Reporter Kaitlin Rust ’16 resolute after fired upon by officer during protests

A video of the incident was shared widely
Adam Grybowski

It was a shocking moment caught on video, one that immediately lit up Twitter as journalists and others shared it with indignation. An officer on live TV had pointed a gun at a news crew and fired.

Although the officer was firing pepper balls, a non-lethal projectile, and not live ammunition, the reporter, Kaitlin Rust ’16, clad in black mask and reflective vest, was visibly shaken before regaining her composure and continuing the broadcast.

Rust was a digital media major at Rider who now works as a multimedia journalist and reporter for WAVE 3, an NBC-affiliated television station.

A pepper ball struck Rust's shin, leaving a bruise and welt, according to her recounting of the experience published on WAVE 3’s website.

The incident took place on May 29, the second night of protests in downtown Louisville following the killing of Breonna Taylor, a 26-year-old African-American emergency room technician, by the police. Her death and other recent, similar incidents, such as the death of George Floyd in Minneapolis, Minn., have roiled the nation and caused widespread protests and condemnation.

Rust says being fired upon gave her a greater understanding of the protests.

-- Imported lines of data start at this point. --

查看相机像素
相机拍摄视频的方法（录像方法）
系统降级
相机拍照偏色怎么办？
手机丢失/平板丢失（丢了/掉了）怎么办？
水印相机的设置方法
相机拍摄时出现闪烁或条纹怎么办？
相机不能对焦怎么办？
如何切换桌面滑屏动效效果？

“I realized what shook me the most is that, for my entire life, I’ve been taught it isn’t supposed to work this way,” she wrote. “As long as we follow the law, police officers will keep us safe. I know and trust many good people who wear the badge. However, when I saw a police officer look me in the eyes and intentionally hurt me — for no reason, and without fear of any consequences — it shook me hard and gave me better understanding. This is what the protests are all about.”

In her recounting, she was careful not to equate her isolated experience with the broader experiences that are generating the protests. “The betrayal I felt for just one second is a mere fraction of what many people live with their entire lives,” she wrote. “It was a terrible and empty feeling, and the black community around me feel it far more deeply than I ever will.”

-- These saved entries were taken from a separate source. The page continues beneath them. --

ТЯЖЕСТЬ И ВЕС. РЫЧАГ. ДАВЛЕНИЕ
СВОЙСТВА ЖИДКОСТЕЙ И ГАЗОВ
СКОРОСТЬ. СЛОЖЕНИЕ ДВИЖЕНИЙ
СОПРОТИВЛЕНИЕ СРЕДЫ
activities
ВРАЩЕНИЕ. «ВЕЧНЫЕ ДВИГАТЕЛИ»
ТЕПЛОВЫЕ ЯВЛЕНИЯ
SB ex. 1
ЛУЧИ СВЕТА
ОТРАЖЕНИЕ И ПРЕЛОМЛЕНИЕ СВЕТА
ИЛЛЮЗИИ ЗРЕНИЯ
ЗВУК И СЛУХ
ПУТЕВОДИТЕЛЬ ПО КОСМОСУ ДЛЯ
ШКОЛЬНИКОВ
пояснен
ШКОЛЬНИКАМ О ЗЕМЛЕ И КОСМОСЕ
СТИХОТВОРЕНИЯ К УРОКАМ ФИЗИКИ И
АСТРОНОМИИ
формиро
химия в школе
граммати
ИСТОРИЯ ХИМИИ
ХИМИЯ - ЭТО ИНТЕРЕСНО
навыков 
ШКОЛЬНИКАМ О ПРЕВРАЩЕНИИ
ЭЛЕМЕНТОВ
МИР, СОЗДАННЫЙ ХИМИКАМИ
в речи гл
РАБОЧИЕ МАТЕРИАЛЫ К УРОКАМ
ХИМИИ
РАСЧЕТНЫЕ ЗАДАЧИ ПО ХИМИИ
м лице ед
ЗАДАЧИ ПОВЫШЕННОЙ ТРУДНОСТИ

What prompted the officer to fire at the journalists? Rust says she was complying with police instructions.

“I was instructed to move while live on air and I was complying but I was still shot at with pepper balls,” she wrote. “I was communicating what I was doing with the anchors, audience and officers. I thought I was at a safe distance, in the area where I was instructed to go, and did not hear any further instruction before being fired on with pepper balls.”

Among the press, Rust is far from alone in being targeted during the protests. On June 8, the U.S. Press Freedom Tracker reported that according to its data more than 383 recent incidents involving attacks on press freedom were being investigated. The Tracker catalogs information on the number of press freedom violations in the United States.

In a statement following the incident, Louisville Metro Police Department spokeswoman Jessie Halladay said, “Targeting the media is not our intention. There was a lot going on last night, and to be fair to both the officer and to Kaitlin, we need to take a deeper look at what happened and what prompted that action. So we have said that we will do that and if there needs to be discipline we will address it.”

At Rider, Rust was involved with the student-managed TV station called Rider University Network, or R.U.N. She was a junior reporter for WXTF Fox 29 in Philadelphia as an undergraduate and received the Service Award from the Department of Communication and Journalism. Also as an undergraduate, she received a grant that helped fund the creation of a documentary on an epidemic of neglected dogs in Puerto Rico. Following graduation, she joined KPLC in Louisiana as a reporter. She has been with the WAVE 3 News team since May 2018.

Rust’s recent experience has only deepened her commitment to journalism, she says.

This experience has made me more committed than ever to tell that story,” she wrote. “Like all journalists, I’ll keep giving a voice to anyone who’s demanding justice, and to those who are trying to help them. We’ll keep shining a light on all parts of that struggle, even if powerful people prefer the dark."